The related problems of nuisance flooding and polluted waterways are getting worse in our Garden State. To help cities and towns address these problems, New Jersey Future has developed the Green Infrastructure Municipal Toolkit: a one-stop online resource useful to any community in New Jersey, whether new to the opportunities green infrastructure presents or already implementing GI and seeking more specific expert guidance. The toolkit includes detailed information and a variety of tools that cities and towns can use to plan, implement, and sustain green infrastructure in public- and private-sector development projects.
Green infrastructure has become a mainstream stormwater management technique in much of the country. This toolkit will be a big help to New Jersey communities — especially in view of expected updates to the state’s stormwater management rules that will require the use of green infrastructure, making it the go-to strategy for pollution prevention and flood mitigation. And that’s a very good thing.
Rutgers Professor Chris Obropta, a professional engineer and director of the Water Resources Program at Rutgers/NJAES, agrees. “The great majority of New Jersey’s rivers, streams and lakes are impaired,” he said. It’s a real problem, and green infrastructure is an excellent way to start fixing it. Green infrastructure can prevent runoff pollution from most of the rain events we experience in New Jersey.”
Moderate rainfall and brief but powerful downpours can have major impacts on our day-to-day lives. Water often floods streets, making commutes and errands a hassle. Rainwater running off of sidewalks, parking lots, rooftops and lawns carries pollutants like motor oil, trash, fertilizer, pesticides and animal waste into local bodies of water, making lakes and rivers unsuitable for recreation.

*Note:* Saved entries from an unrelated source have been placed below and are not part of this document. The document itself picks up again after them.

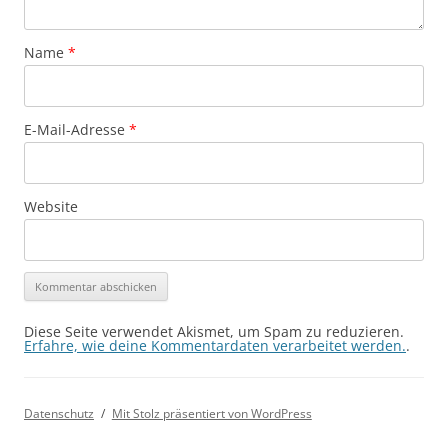
Name
*
E-Mail-Adresse
*
Website
Diese Seite verwendet Akismet, um Spam zu reduzieren.
Erfahre, wie deine Kommentardaten verarbeitet werden.
.
Datenschutz
Mit Stolz präsentiert von WordPress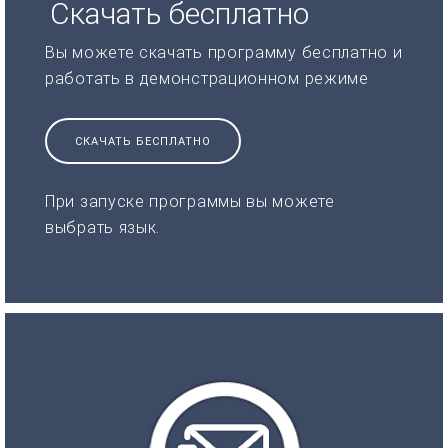
Скачать бесплатно
Вы можете скачать программу бесплатно и
работать в демонстрационном режиме
СКАЧАТЬ БЕСПЛАТНО
При запуске программы вы можете
выбрать язык.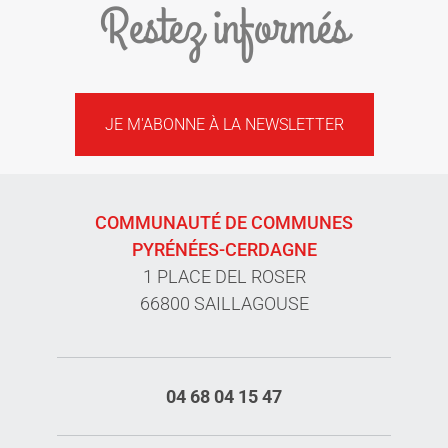
Restez informés
JE M'ABONNE À LA NEWSLETTER
COMMUNAUTÉ DE COMMUNES
PYRÉNÉES-CERDAGNE
1 PLACE DEL ROSER
66800 SAILLAGOUSE
04 68 04 15 47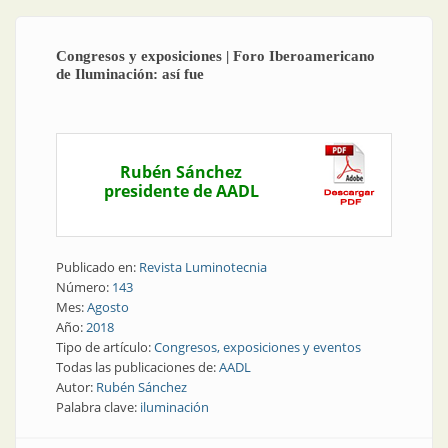
Congresos y exposiciones | Foro Iberoamericano
de Iluminación: así fue
Rubén Sánchez
presidente de AADL
Publicado en:
Revista Luminotecnia
Número:
143
Mes:
Agosto
Año:
2018
Tipo de artículo:
Congresos, exposiciones y eventos
Todas las publicaciones de:
AADL
Autor:
Rubén Sánchez
Palabra clave:
iluminación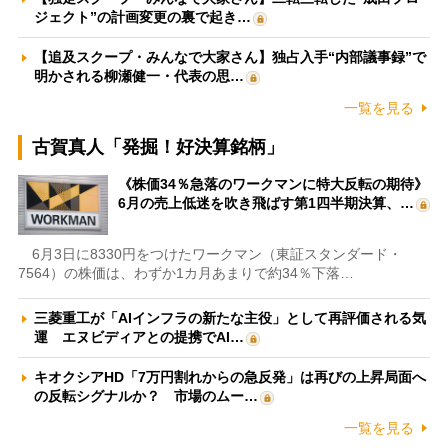
ジェクト”の計画変更の裏で起き…
【追及スクープ・みんなで大家さん】独占入手“内部議事録”で
明かされる柳瀬健一・代表の思…
一覧を見る
古賀真人「発掘！好決算銘柄」
《株価34％急落のワークマンに特大反転の期待》
6月の売上低迷を吹き飛ばす第1四半期決算、…
6月3日に8330円をつけたワークマン（東証スタンダード・
7564）の株価は、わずか1カ月あまりで約34％下落…
三菱重工が「AIインフラの新たな主役」として再評価される気
運 エヌビディアとの提携でAI…
キオクシアHD「7万円割れからの急反発」は再びの上昇局面へ
の反転シグナルか？ 市場のムー…
一覧を見る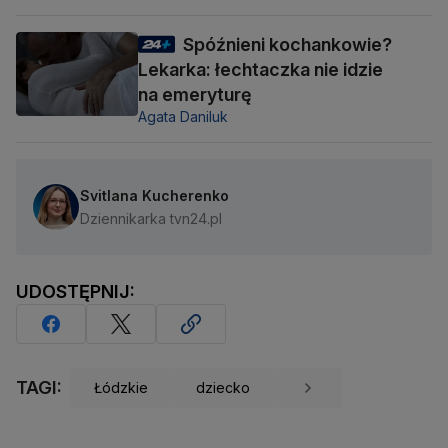
Spóźnieni kochankowie?
Lekarka: łechtaczka nie idzie
na emeryturę
Agata Daniluk
Svitlana Kucherenko
Dziennikarka tvn24.pl
UDOSTĘPNIJ:
TAGI:
Łódzkie
dziecko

For the past few years, New Jersey Future has worked with a few municipalities to integrate green infrastructure into local planning, policies, regulations, and programs. Albert Kelly, mayor of the City of Bridgeton and immediate past president of the New Jersey League of Municipalities, urges his fellow elected officials to take green infrastructure seriously. “You ignore problems like pollution and flooding at your peril,” he said. “Working with community partners, you can make real, visible progress. Your constituents can see the work, and they appreciate that you’re paying attention to problems that affect their quality of life.”
The Green Infrastructure Municipal Toolkit features practical advice and extensive resources organized in three basic categories – plan, implement and sustain – to help users navigate the site and approach the overall topic in a systematic fashion. While the primary audience for the toolkit is local elected officials, other important audiences include planning board, environmental commission and green team members, municipal engineers, planners, administrators, and public works superintendents, and local environmental advocates.
The toolkit should prove useful to municipalities just getting started with green infrastructure, as well as to those already familiar with GI. Direct links to Sustainable Jersey actions illustrate a variety of ways that planning for and installing green infrastructure can translate to Sustainable Jersey points toward certification. The toolkit was developed in consultation with the Green Infrastructure Municipal Toolkit Advisory Committee, a group of more than 20 municipal leaders and experts who gave generously of their knowledge, insight and time.
View the toolkit online or download the brochure to share with your colleagues. New Jersey Future will host webinars where you can learn more about the toolkit. Sign up for our email list to be notified of toolkit updates and upcoming webinars.
The Green Infrastructure Municipal Toolkit is a product of New Jersey Future’s Mainstreaming Green Infrastructure program, which aims to move green stormwater infrastructure practices into the mainstream. To accelerate and facilitate the mainstreaming process, New Jersey Future works with municipalities, developers, state agencies, and nonprofit partners to provide education, training, and direct technical assistance.